Task requirements:
Return every record exactly as it appears. Leave nothing out.

Dataset entries
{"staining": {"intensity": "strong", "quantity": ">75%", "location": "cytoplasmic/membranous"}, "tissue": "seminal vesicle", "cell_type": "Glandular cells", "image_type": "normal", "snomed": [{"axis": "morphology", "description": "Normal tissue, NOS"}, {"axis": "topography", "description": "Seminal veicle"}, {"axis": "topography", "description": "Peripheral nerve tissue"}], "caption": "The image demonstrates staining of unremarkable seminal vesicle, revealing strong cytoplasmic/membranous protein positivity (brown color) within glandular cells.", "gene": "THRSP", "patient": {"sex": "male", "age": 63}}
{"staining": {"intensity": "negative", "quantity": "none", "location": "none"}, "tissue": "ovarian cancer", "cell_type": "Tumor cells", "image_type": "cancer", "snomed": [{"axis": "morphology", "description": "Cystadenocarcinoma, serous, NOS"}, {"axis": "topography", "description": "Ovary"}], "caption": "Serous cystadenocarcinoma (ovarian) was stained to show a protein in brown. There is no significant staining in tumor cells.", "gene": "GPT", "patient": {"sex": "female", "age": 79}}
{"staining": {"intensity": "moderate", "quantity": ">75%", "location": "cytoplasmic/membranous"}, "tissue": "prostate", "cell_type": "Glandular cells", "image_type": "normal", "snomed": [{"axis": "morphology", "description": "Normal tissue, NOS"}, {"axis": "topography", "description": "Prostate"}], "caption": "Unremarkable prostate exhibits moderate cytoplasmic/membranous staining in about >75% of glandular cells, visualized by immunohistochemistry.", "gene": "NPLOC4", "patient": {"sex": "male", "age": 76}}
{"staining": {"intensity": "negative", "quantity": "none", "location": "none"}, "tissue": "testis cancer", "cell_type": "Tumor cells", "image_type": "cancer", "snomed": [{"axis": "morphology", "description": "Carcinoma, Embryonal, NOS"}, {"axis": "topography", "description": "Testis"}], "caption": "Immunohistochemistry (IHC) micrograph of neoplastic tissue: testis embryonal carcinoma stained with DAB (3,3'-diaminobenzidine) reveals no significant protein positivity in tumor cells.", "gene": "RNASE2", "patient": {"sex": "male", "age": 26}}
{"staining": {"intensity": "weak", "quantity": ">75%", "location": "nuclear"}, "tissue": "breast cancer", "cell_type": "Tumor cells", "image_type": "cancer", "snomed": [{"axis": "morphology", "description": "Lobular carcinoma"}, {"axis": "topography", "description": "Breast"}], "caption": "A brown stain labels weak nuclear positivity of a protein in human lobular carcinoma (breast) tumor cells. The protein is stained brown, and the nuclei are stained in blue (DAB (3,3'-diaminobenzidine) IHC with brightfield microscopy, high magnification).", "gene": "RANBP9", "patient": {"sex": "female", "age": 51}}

Worked solution:
{"staining": {"intensity": "strong", "quantity": ">75%", "location": "cytoplasmic/membranous"}, "tissue": "seminal vesicle", "cell_type": "Glandular cells", "image_type": "normal", "snomed": [{"axis": "morphology", "description": "Normal tissue, NOS"}, {"axis": "topography", "description": "Seminal veicle"}, {"axis": "topography", "description": "Peripheral nerve tissue"}], "caption": "The image demonstrates staining of unremarkable seminal vesicle, revealing strong cytoplasmic/membranous protein positivity (brown color) within glandular cells.", "gene": "THRSP", "patient": {"sex": "male", "age": 63}}
{"staining": {"intensity": "negative", "quantity": "none", "location": "none"}, "tissue": "ovarian cancer", "cell_type": "Tumor cells", "image_type": "cancer", "snomed": [{"axis": "morphology", "description": "Cystadenocarcinoma, serous, NOS"}, {"axis": "topography", "description": "Ovary"}], "caption": "Serous cystadenocarcinoma (ovarian) was stained to show a protein in brown. There is no significant staining in tumor cells.", "gene": "GPT", "patient": {"sex": "female", "age": 79}}
{"staining": {"intensity": "moderate", "quantity": ">75%", "location": "cytoplasmic/membranous"}, "tissue": "prostate", "cell_type": "Glandular cells", "image_type": "normal", "snomed": [{"axis": "morphology", "description": "Normal tissue, NOS"}, {"axis": "topography", "description": "Prostate"}], "caption": "Unremarkable prostate exhibits moderate cytoplasmic/membranous staining in about >75% of glandular cells, visualized by immunohistochemistry.", "gene": "NPLOC4", "patient": {"sex": "male", "age": 76}}
{"staining": {"intensity": "negative", "quantity": "none", "location": "none"}, "tissue": "testis cancer", "cell_type": "Tumor cells", "image_type": "cancer", "snomed": [{"axis": "morphology", "description": "Carcinoma, Embryonal, NOS"}, {"axis": "topography", "description": "Testis"}], "caption": "Immunohistochemistry (IHC) micrograph of neoplastic tissue: testis embryonal carcinoma stained with DAB (3,3'-diaminobenzidine) reveals no significant protein positivity in tumor cells.", "gene": "RNASE2", "patient": {"sex": "male", "age": 26}}
{"staining": {"intensity": "weak", "quantity": ">75%", "location": "nuclear"}, "tissue": "breast cancer", "cell_type": "Tumor cells", "image_type": "cancer", "snomed": [{"axis": "morphology", "description": "Lobular carcinoma"}, {"axis": "topography", "description": "Breast"}], "caption": "A brown stain labels weak nuclear positivity of a protein in human lobular carcinoma (breast) tumor cells. The protein is stained brown, and the nuclei are stained in blue (DAB (3,3'-diaminobenzidine) IHC with brightfield microscopy, high magnification).", "gene": "RANBP9", "patient": {"sex": "female", "age": 51}}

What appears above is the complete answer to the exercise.